Gold Bar, Sultan, Startup, Index, Skykomish, and Barrington are small towns between Monroe and Stevens Pass over the Cascades on Highway 2. Its a scenic drive with rivers, waterfalls and glades of alders, maples, ferns, and giant evergreens. Our goal was to check out the Iron Goat Trail which guides visitors to the remains of great black walls that once held up the timbered roof of the longest train tunnel in the world, then, at 7.8 miles long, in the 1850s.
The rebuilt tunnel is 581 feet shorter and is the longest tunnel in the U.S. part of Burlington-Northern- Santa Fe.
A more southerly train route through the cascades, with multiple switchbacks, followed the river and brought goods to Washington in the 1800s. A Great Northern Engineer by the name of Stevens decided a more direct route to Seattle would be competitive and timely. He decided he could conquer the winter snow that covered the Cascades by building a tunnel over the worst part of the mountains. An amazing engineering feat for its time, the tunnel clung to the sides of the steep mountain pass. Once in use, new problems had to be solved. The tunnel would accumulate fumes and steam from the engine and foul the air so badly that great fans were installed to clear the fumes. Once a car jumped the track and was dragged through the tunnel where it scraped away electrical wiring and necessary appendages. The portal doors froze shut and the train crashed through the portal on another occasion. But the worst accident happened when the train was holding inside the tunnel for a storm to pass and an avalanche wiped out a section of the tunnel carrying the train down with it into the Tye River. 96 people were killed, still the most deadly avalanche disaster in the U.S.
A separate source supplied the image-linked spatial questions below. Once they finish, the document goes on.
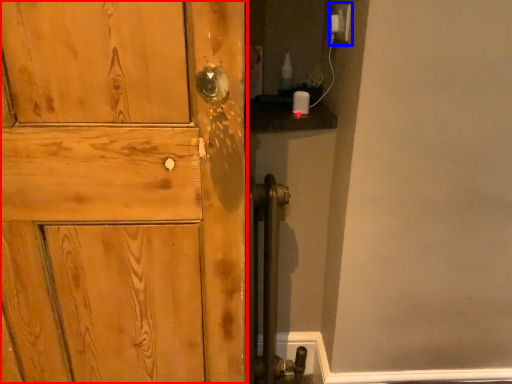
Question: Which object is further to the camera taking this photo, door (highlighted by a red box) or electric outlet (highlighted by a blue box)?

Choices:
 (A) door
 (B) electric outlet

Answer: (B)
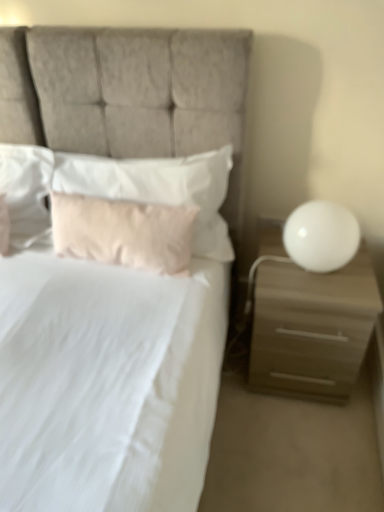
Where is `unoccupied area in front of white glossy sphere at right`? The width and height of the screenshot is (384, 512). unoccupied area in front of white glossy sphere at right is located at coordinates (327, 292).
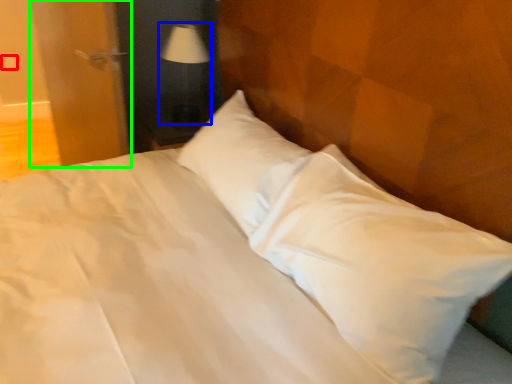
Question: Which object is positioned closest to electric outlet (highlighted by a red box)? Select from table lamp (highlighted by a blue box) and door (highlighted by a green box).

Choices:
 (A) table lamp
 (B) door

Answer: (B)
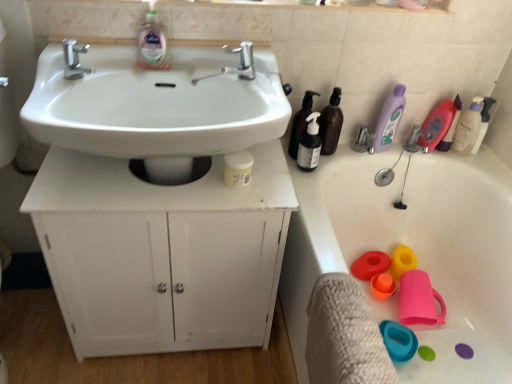
Where is `free space in front of white matte jar at center, which ranks as the 1th toiletry in left-to-right order`? This screenshot has height=384, width=512. free space in front of white matte jar at center, which ranks as the 1th toiletry in left-to-right order is located at coordinates (228, 200).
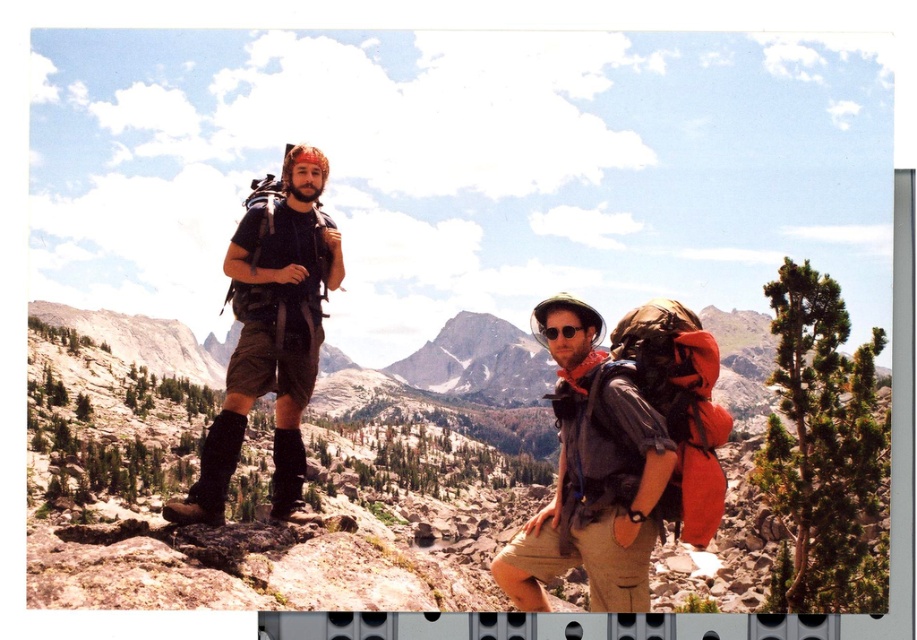
Question: Which point is farther from the camera taking this photo?

Choices:
 (A) (228, 413)
 (B) (297, 147)

Answer: (B)

Question: Is matte black backpack at left further to camera compared to black suede boot at center?

Choices:
 (A) no
 (B) yes

Answer: (A)

Question: Is matte black backpack at left bigger than black suede boot at center?

Choices:
 (A) yes
 (B) no

Answer: (A)

Question: Which point is farther from the camera taking this photo?

Choices:
 (A) (562, 330)
 (B) (306, 522)
 (C) (522, 561)

Answer: (A)

Question: Can you confirm if black suede boot at center is bigger than matte black goggles at center?

Choices:
 (A) no
 (B) yes

Answer: (B)

Question: Based on their relative distances, which object is farther from the black suede boot at center?

Choices:
 (A) brown textured backpack at center
 (B) matte black backpack at left
 (C) leather boot at left

Answer: (A)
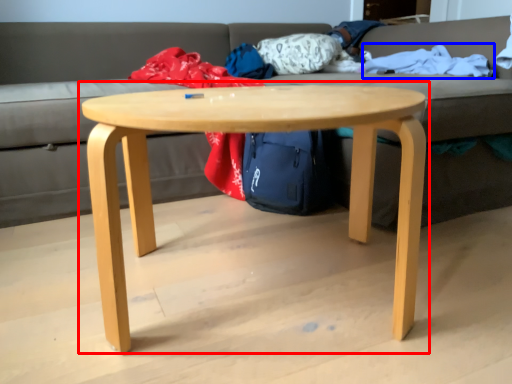
Question: Which point is closer to the camera, coffee table (highlighted by a red box) or blanket (highlighted by a blue box)?

Choices:
 (A) coffee table
 (B) blanket

Answer: (A)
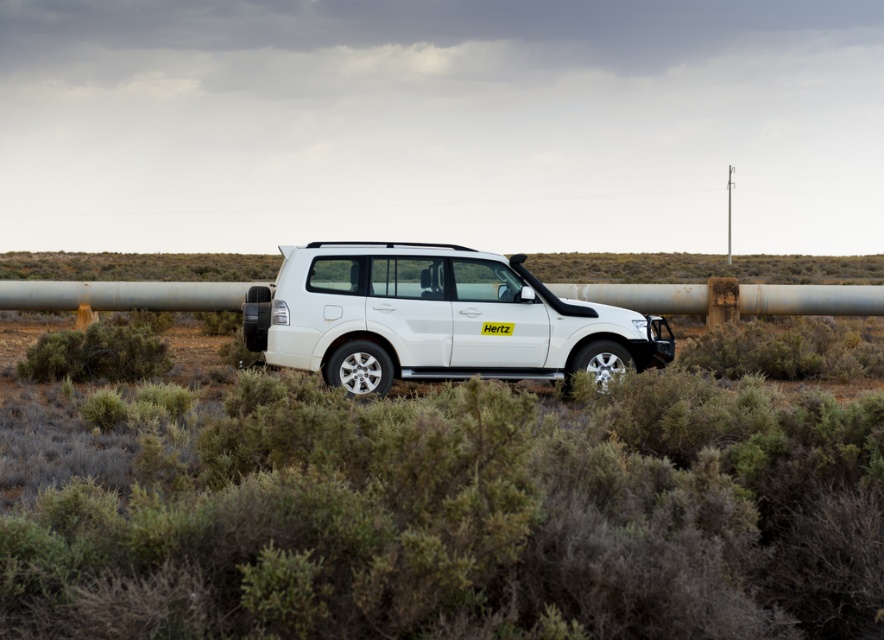
Question: Estimate the real-world distances between objects in this image. Which object is farther from the green shrubbery at center?

Choices:
 (A) brown shrub at lower left
 (B) white matte suv at center

Answer: (A)

Question: Estimate the real-world distances between objects in this image. Which object is closer to the white matte suv at center?

Choices:
 (A) green shrubbery at center
 (B) rusty metal pipe at center
 (C) brown shrub at lower left

Answer: (C)

Question: Which object is closer to the camera taking this photo?

Choices:
 (A) brown shrub at lower left
 (B) white matte suv at center
 (C) green shrubbery at center
 (D) rusty metal pipe at center

Answer: (C)

Question: Is green shrubbery at center above brown shrub at lower left?

Choices:
 (A) no
 (B) yes

Answer: (A)

Question: Does green shrubbery at center have a larger size compared to rusty metal pipe at center?

Choices:
 (A) no
 (B) yes

Answer: (A)

Question: Where is white matte suv at center located in relation to brown shrub at lower left in the image?

Choices:
 (A) left
 (B) right

Answer: (B)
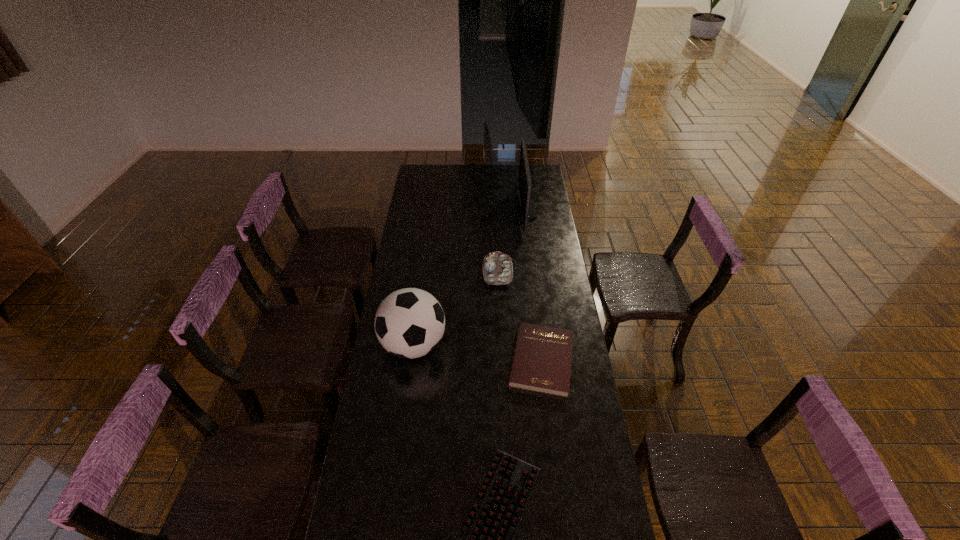
At what (x,y) coordinates should I click in order to perform the action: click on vacant area that satisfies the following two spatial constraints: 1. on the back side of the fourth nearest object; 2. on the right side of the leftmost object. Please return your answer as a coordinate pair (x, y). Looking at the image, I should click on (423, 272).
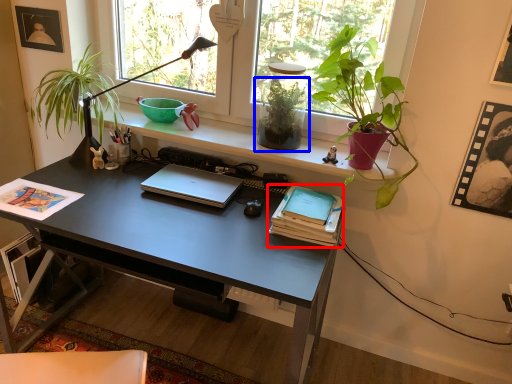
Question: Which object appears farthest to the camera in this image, paperback book (highlighted by a red box) or houseplant (highlighted by a blue box)?

Choices:
 (A) paperback book
 (B) houseplant

Answer: (B)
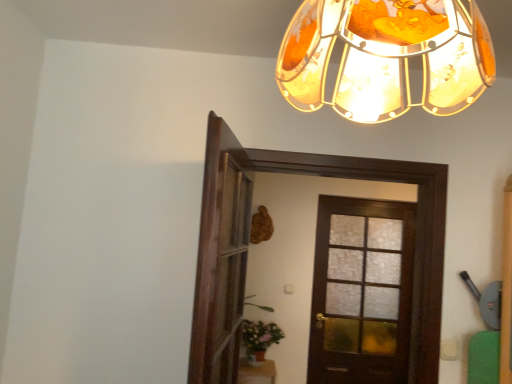
Question: Considering the positions of wooden screen door at center and green matte plant at lower center in the image, is wooden screen door at center taller or shorter than green matte plant at lower center?

Choices:
 (A) short
 (B) tall

Answer: (B)

Question: Choose the correct answer: Is wooden screen door at center inside green matte plant at lower center or outside it?

Choices:
 (A) outside
 (B) inside

Answer: (A)

Question: Which is nearer to the dark wood door at center, which is counted as the 1th door, starting from the front?

Choices:
 (A) translucent amber glass lampshade at upper center
 (B) green matte plant at lower center
 (C) wooden screen door at center
 (D) dark wood door at center, the 2th door in the front-to-back sequence

Answer: (C)

Question: Based on their relative distances, which object is nearer to the dark wood door at center, which is counted as the 1th door, starting from the front?

Choices:
 (A) green matte plant at lower center
 (B) wooden screen door at center
 (C) translucent amber glass lampshade at upper center
 (D) dark wood door at center, which is the first door from back to front

Answer: (B)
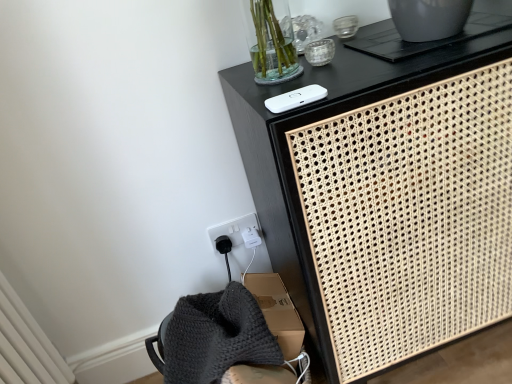
Question: In the image, is white woven cabinet at upper right on the left side or the right side of white matte ipod at upper center?

Choices:
 (A) left
 (B) right

Answer: (B)

Question: Is white woven cabinet at upper right in front of or behind white matte ipod at upper center in the image?

Choices:
 (A) behind
 (B) front

Answer: (B)

Question: Is point (313, 312) positioned closer to the camera than point (300, 104)?

Choices:
 (A) closer
 (B) farther

Answer: (B)

Question: From a real-world perspective, is white matte ipod at upper center physically located above or below white woven cabinet at upper right?

Choices:
 (A) above
 (B) below

Answer: (A)

Question: Is point (283, 96) positioned closer to the camera than point (225, 94)?

Choices:
 (A) closer
 (B) farther

Answer: (A)

Question: Is white matte ipod at upper center wider or thinner than white woven cabinet at upper right?

Choices:
 (A) wide
 (B) thin

Answer: (B)

Question: Is white matte ipod at upper center to the left or to the right of white woven cabinet at upper right in the image?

After that tragedy, a lower tunnel was built that still carries freight by rail today.
Remains of the wall, with wonderful hiking trails to various sections of the old tunnel, (1300 feet in one section), and part of the West Portal are visible from the Iron Goat Trail Interpretive center east of the town of Skykomish.
The picture below shows trees that have grown on the edge of the wall and flopped over, giving a perspective of the height of these walls. This massive concrete wall was four feet thick in one section that we could see.